Chapter 24
My mother once told me that the deserving always have a guardian angel, an angelo custode , watching over them to keep them on the path of righteousness. Of peace and love and light and all that.
She was once a very religious woman but after her life took a turn for the worst, Madre fell into despair, a lack of sanity and control, believing her angel abandoned her during the darkest point of her life. It was heartbreaking to witness the woman who lived by her faith as she managed a life by Padre’s side lose it all. God was no longer her saviour; her peace within the chaos. She stopped believing, attending church, and ended our nightly prayers when her brain finished rationalizing the recent events. God was no longer a coping mechanism for life’s struggles but a reminder of what never was.
“He didn’t listen to me beg when I needed him most. Why would he grant me well-wishes now?” To this day, her reasoning echoes through my ears.
At nine-years-old, I struggled to understand what could possibly drive her away from faith. Then I grew up. I learned what she suffered, what she gained, and what she lost.
Which is why I too stopped believing. Without her nightly prayers before tucking me in, I was raised the majority of my life without Him, and now, I see what many don’t. Religion is a farce, a belief that gets people through but doesn’t truly exist. By Padre’s side, the peace and love and light my mother prayed for didn’t exist. Instead, it was battles and viciousness and darkness.
Without Madre’s guidance and love, my development was shaped by death and blood. My choices were to either become Padre’s second-in-command, or die. Kill or be killed.
A brutality no kid deserved, but a lifestyle I endured nonetheless.
So while Madre’s claim that those who are deserving have a guardian angel could be true, I’m well aware that I’m not deserving. Not anymore. But in this instance, I believe her because I think one is currently hovering over me.
One with eyes so dark, they reflect the shadows of Hell rather than the rays in Heaven. So maybe she truly is my angelo custode , because no guardian angel of mine comes from above; that’s not where my soul is destined for. I know she’s mine because her expression says she is. The furrow between her brows as her head tips. Her lips move but whatever she says is lost in my mind’s blur.
Maybe I’m growing mad like Madre did for a short time after experiencing what she had. Or the pain originating in my leg is making everything fuzzy and senseless, causing hallucinations, which is more likely the reason.
She frowns, but my broken, injured mind views it instead as a smile. A smile from my fallen guardian angel, complete with black wings and horns, so perhaps Madre is right.
Il mio angelo custode is here because I deserve death.
And she’s come to deliver it.
“ Yebat'! Vanessa!” A female voice but not my angel’s.
“I found him outside in the tree line. Call the doctor now.”
“Are you sure?”
A pause. Is this the debate on whether my soul goes up or down?

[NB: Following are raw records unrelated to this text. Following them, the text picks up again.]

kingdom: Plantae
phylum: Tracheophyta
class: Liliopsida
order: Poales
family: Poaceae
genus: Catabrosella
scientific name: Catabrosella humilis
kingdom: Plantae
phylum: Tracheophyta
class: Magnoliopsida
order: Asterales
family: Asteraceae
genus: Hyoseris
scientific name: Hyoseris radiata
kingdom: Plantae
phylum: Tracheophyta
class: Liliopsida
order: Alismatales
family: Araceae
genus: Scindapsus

“Death from a gunshot wound is too easy. I need answers, and he’s useless to me in this condition, so yes, I’m sure.”
“All right then.”
Pakhan.
Vanessa Volkov.
That’s why I’m in Russia rather than my beloved Italian lands.
Why living beauty is hovering over me, her lips moving as she speaks to the man on my right. Their conversation is muted behind weakness so I can’t make them out.
I despise being weak. Especially now. Especially here, in enemy territory.
Padre would be ashamed.
Madre would tell me to keep my head high.
Except both aren’t around right now.
“You, and your entire family will pay for what you’ve done to mine.”
Death is one way…and if I survive, certainly a preferred path to vengeance. After all, can’t get more equal than a life for a life.
But Ursin would give his own life before seeing me?—
And it’d be Vanessa’s worst nightmare.
If I survive.
If I survive, might just have to see how future events unfold…
White.
Heaven?
Nah, too easy. There were no pearly gates, fluffy clouds, or a gentle chorus of angels—all the things my mother claimed we’d see in the afterlife.
In the next flash, the light fades out in exchange for complete shadows.
Hell? Death coming to suck me down below? To burn my soul, probably right alongside my father for the criminal life he led.
“Zeno.”
With that simple sound, with my name spoken by my angel, colours bloom. Blue, purple, yellow, and green.
But mainly blue. A sapphire colour of eyes so multifaceted, so knowing, they draw me back to the top of consciousness. Lull me forward, promising a more painful death than what I nearly experienced.
Because when I open my eyes, ignoring the room around me or even the position my body’s strapped down in, it’s not a guardian angel above me.
No, Madre’s wrong, as I always knew she was. Someone like me doesn’t get one of those .
Instead death stands beside me in the form of the Merciless Queen.